◆ **GIVEN INSTRUCTION**: Please extract and copy every line of the items below that contains the word "shows". Case counts.

▼

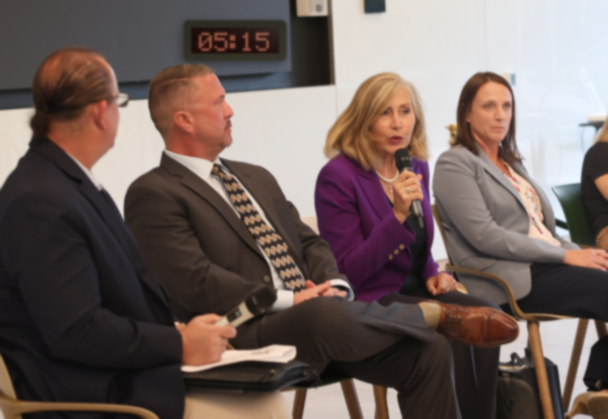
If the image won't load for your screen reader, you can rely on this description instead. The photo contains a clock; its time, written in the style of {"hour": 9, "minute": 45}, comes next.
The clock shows {"hour": 5, "minute": 15}
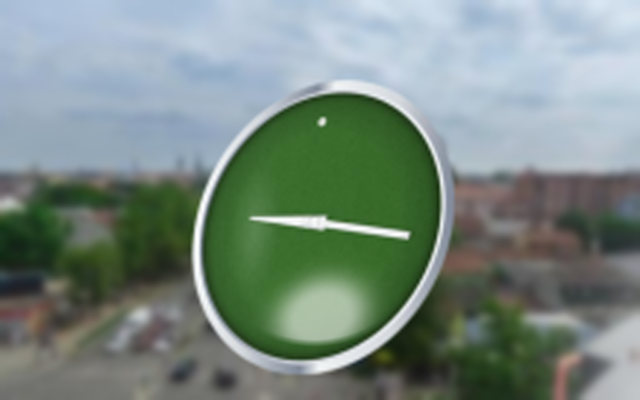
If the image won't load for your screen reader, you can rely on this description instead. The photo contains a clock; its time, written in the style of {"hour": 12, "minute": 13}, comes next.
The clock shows {"hour": 9, "minute": 17}
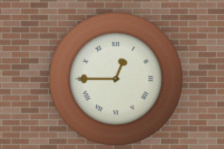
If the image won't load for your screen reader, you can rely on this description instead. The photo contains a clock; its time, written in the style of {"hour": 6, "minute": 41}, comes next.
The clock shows {"hour": 12, "minute": 45}
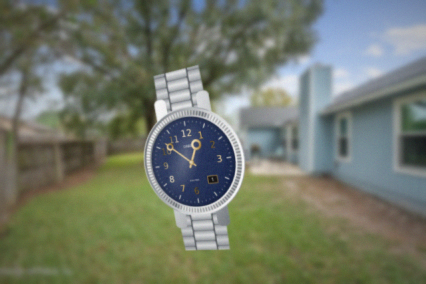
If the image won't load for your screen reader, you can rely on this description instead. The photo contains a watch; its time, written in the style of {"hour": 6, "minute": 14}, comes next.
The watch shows {"hour": 12, "minute": 52}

▲

◆ **FINAL RESULT**:
The clock shows {"hour": 5, "minute": 15}
The clock shows {"hour": 9, "minute": 17}
The clock shows {"hour": 12, "minute": 45}
The watch shows {"hour": 12, "minute": 52}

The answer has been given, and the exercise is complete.